U.K. Newspaper Groups Mount Legal Challenge to Press Regulation Charter
LONDON – The U.K. newspaper industry has united to apply for a court injunction to halt the parliamentary process the Royal Charter on press reform is currently going through.
The might of the British press has gathered to mount a legal challenge -- essentially a delaying tactic -- against the Privy Council's consideration of the Charter.
The Privy Council is due to look at the press reform Royal Charter on Wednesday.
The Charter has been given the go-ahead by the three main political parties, and if it rubber-stamps the rules, the system will mean punitive penalties on publications that choose not to sign up.
The legal move by the print and online press giants comes as, across town in London, the criminal phone-hacking trial against the former CEO of News International and editor of the now-closed News of the World Rebekah Brooks, former communications adviser of British Prime Minister David Cameron and former News of the World editor Andy Coulson, along with six others, began in earnest Tuesday amid a media circus.

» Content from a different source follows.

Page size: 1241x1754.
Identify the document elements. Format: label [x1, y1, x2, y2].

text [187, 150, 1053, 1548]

The newspaper industry has sought judicial review of a decision to reject its own version of a press regulation charter that a Privy Council subcommittee rejected earlier this month.

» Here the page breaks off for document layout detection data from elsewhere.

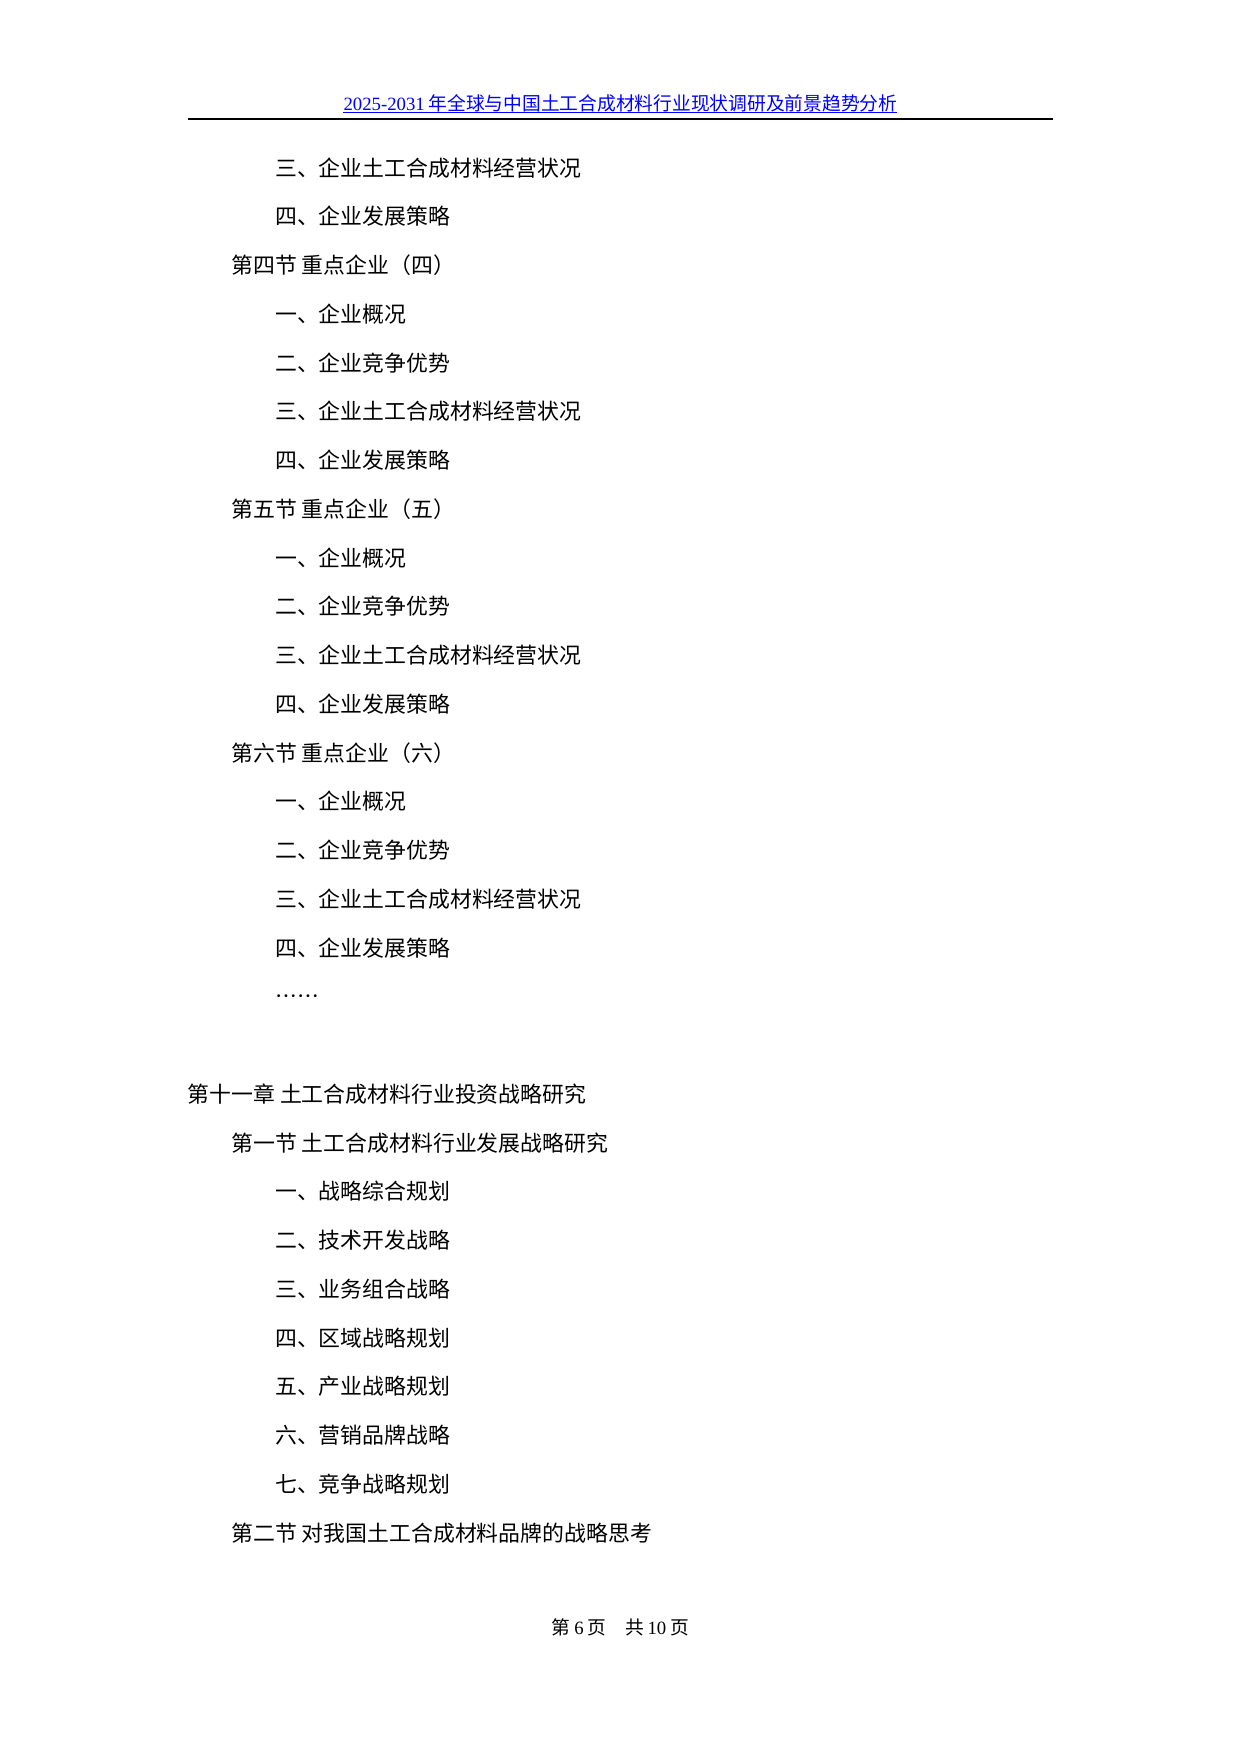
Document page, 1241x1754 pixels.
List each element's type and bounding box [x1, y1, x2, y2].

text [187, 150, 1053, 1548]
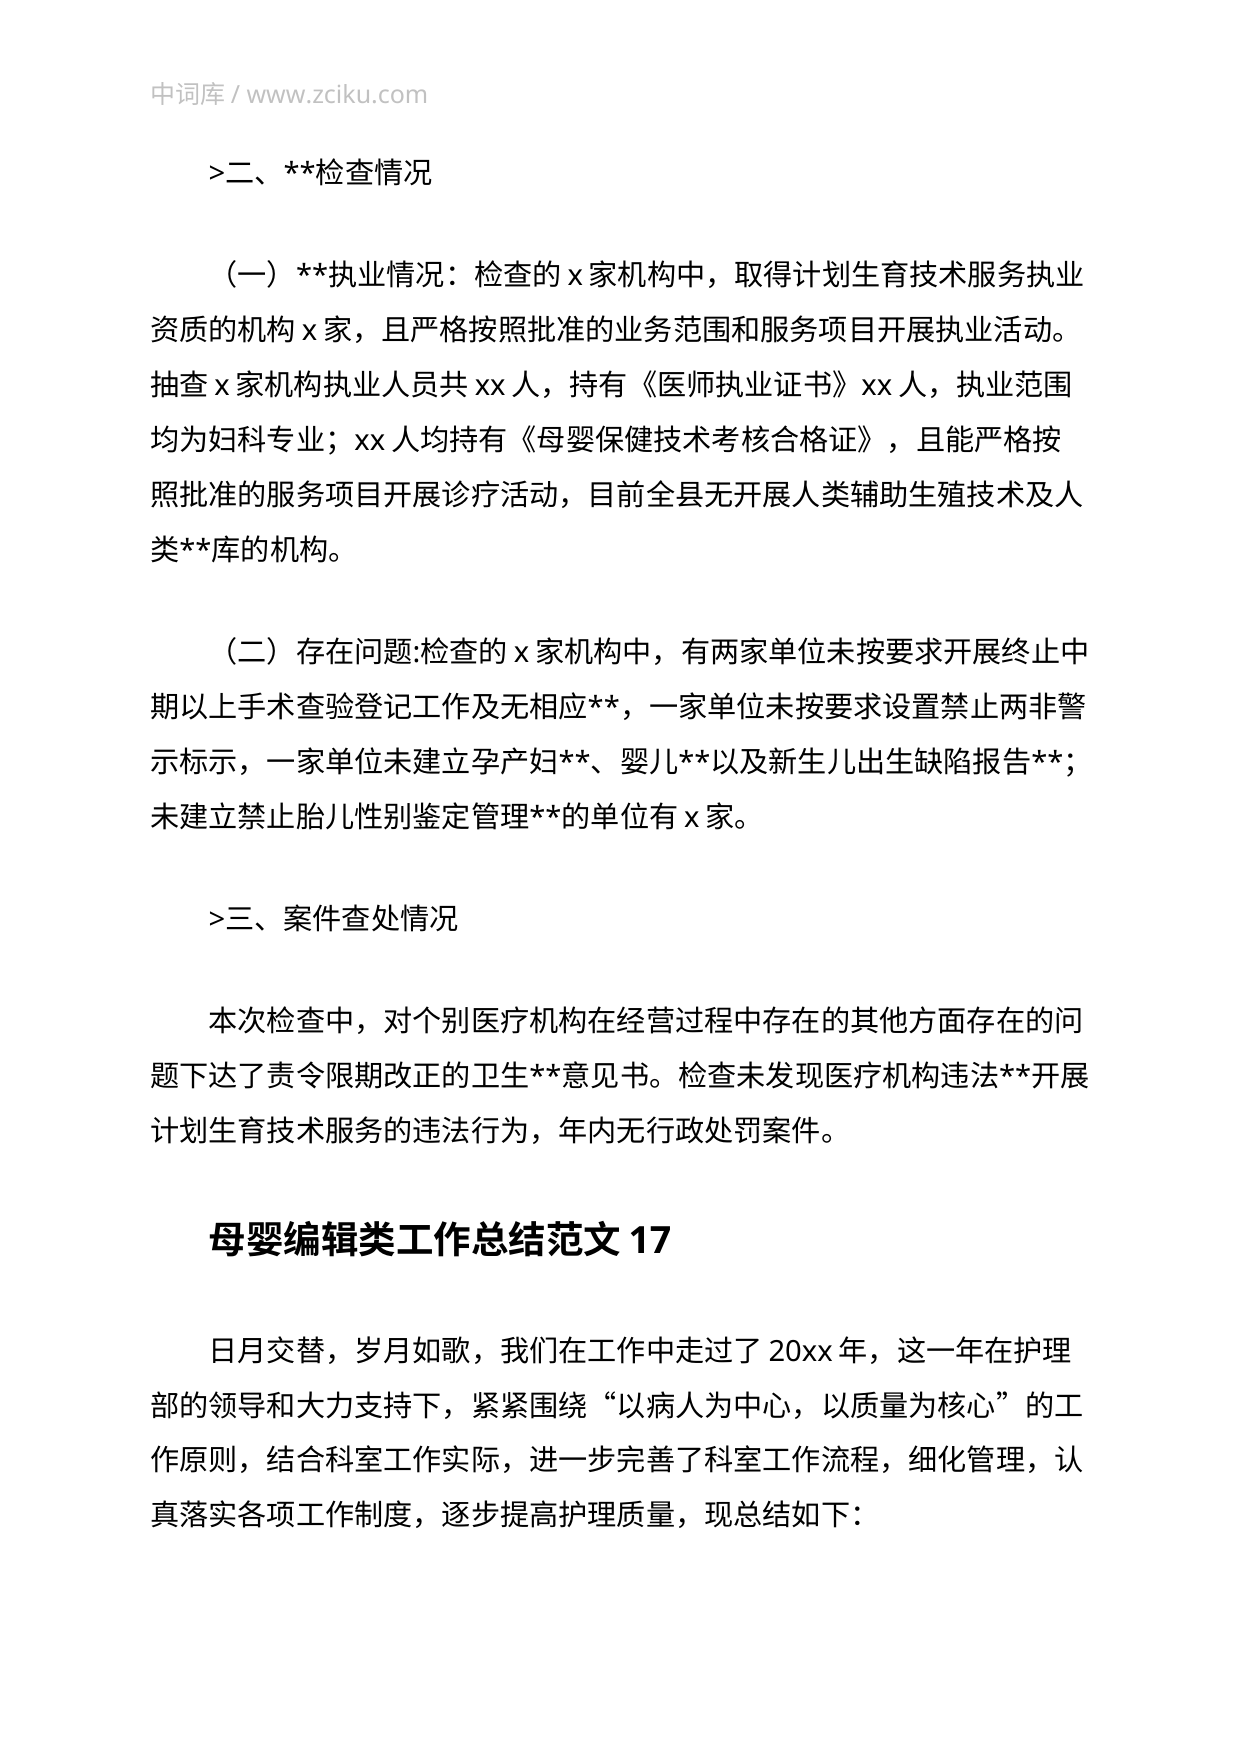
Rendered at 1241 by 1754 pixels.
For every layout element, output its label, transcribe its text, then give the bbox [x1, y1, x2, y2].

text （一）**执业情况：检查的x家机构中，取得计划生育技术服务执业资质的机构x家，且严格按照批准的业务范围和服务项目开展执业活动。抽查x家机构执业人员共xx人，持有《医师执业证书》xx人，执业范围均为妇科专业；xx人均持有《母婴保健技术考核合格证》，且能严格按照批准的服务项目开展诊疗活动，目前全县无开展人类辅助生殖技术及人类**库的机构。 [150, 252, 1090, 569]
text >三、案件查处情况 [150, 896, 1090, 938]
text （二）存在问题:检查的x家机构中，有两家单位未按要求开展终止中期以上手术查验登记工作及无相应**，一家单位未按要求设置禁止两非警示标示，一家单位未建立孕产妇**、婴儿**以及新生儿出生缺陷报告**；未建立禁止胎儿性别鉴定管理**的单位有x家。 [150, 629, 1090, 836]
text 母婴编辑类工作总结范文17 [150, 1209, 1090, 1264]
text 本次检查中，对个别医疗机构在经营过程中存在的其他方面存在的问题下达了责令限期改正的卫生**意见书。检查未发现医疗机构违法**开展计划生育技术服务的违法行为，年内无行政处罚案件。 [150, 998, 1090, 1150]
text >二、**检查情况 [150, 150, 1090, 192]
text 日月交替，岁月如歌，我们在工作中走过了20xx年，这一年在护理部的领导和大力支持下，紧紧围绕“以病人为中心，以质量为核心”的工作原则，结合科室工作实际，进一步完善了科室工作流程，细化管理，认真落实各项工作制度，逐步提高护理质量，现总结如下： [150, 1327, 1090, 1534]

Publishers claim that the Parliamentarian-led Charter will allow political interference in the freedom of the press.
According to media reports in The Independent and The Guardian, culture secretary Maria Miller is hoping to persuade fellow members of Parliament from opposition parties to strengthen the Royal Charter's standing on preventing changes being made to the system by authoritarian future governments.
The amendment requires that any future changes must be approved, not only by a two-thirds majority of both Houses of Parliament, but also by a two-thirds majority of the independent Recognition Panel overseeing the new press regulatory body.
In a joint statement, the Newspaper Society, the Newspaper Publishers Association, the Scottish Newspaper Society and the Professional Publishers Association said the process for the Royal Charter had been unfair.
"The failure of the Privy Council Committee to carry out a fair and transparent consultation on the industry's Royal Charter application was made even more significant by the fact that the possible involvement of the state in the regulation of the Press raised very serious constitutional issues," it said.
"Given the gravity of these constitutional issues, the industry's lawyers asked the Privy Council on Friday to give an undertaking that the rival cross-party Royal Charter, written by politicians and the Hacked Off [fronted by Hugh Grant] lobby group, would not be presented to the Queen for sealing on Wednesday," it added. "That request has been refused and an injunction will now be sought."
The Department of Culture, Media & Sport said it was "disappointed the press are undertaking legal action" after a long period of negotiations.
In a statement, it said: "The Industry Royal Charter was considered in an entirely proper and fair way by the Privy Council Committee, and the reasons they were unable to recommend its grant are in the public domain. Whilst they found acceptable areas, they identified fundamental issues that were not compatible with the Leveson principles, such as a lack of independence around appointments and funding and no requirement to provide an arbitration scheme.
"The government is working to bring in a system of independent press self-regulation that will protect press freedom while offering real redress when mistakes are made. The culture secretary pushed hard for recent changes on arbitration and the standards code to be made, which will ensure the system is workable, and legal action is particularly disappointing in light of these changes."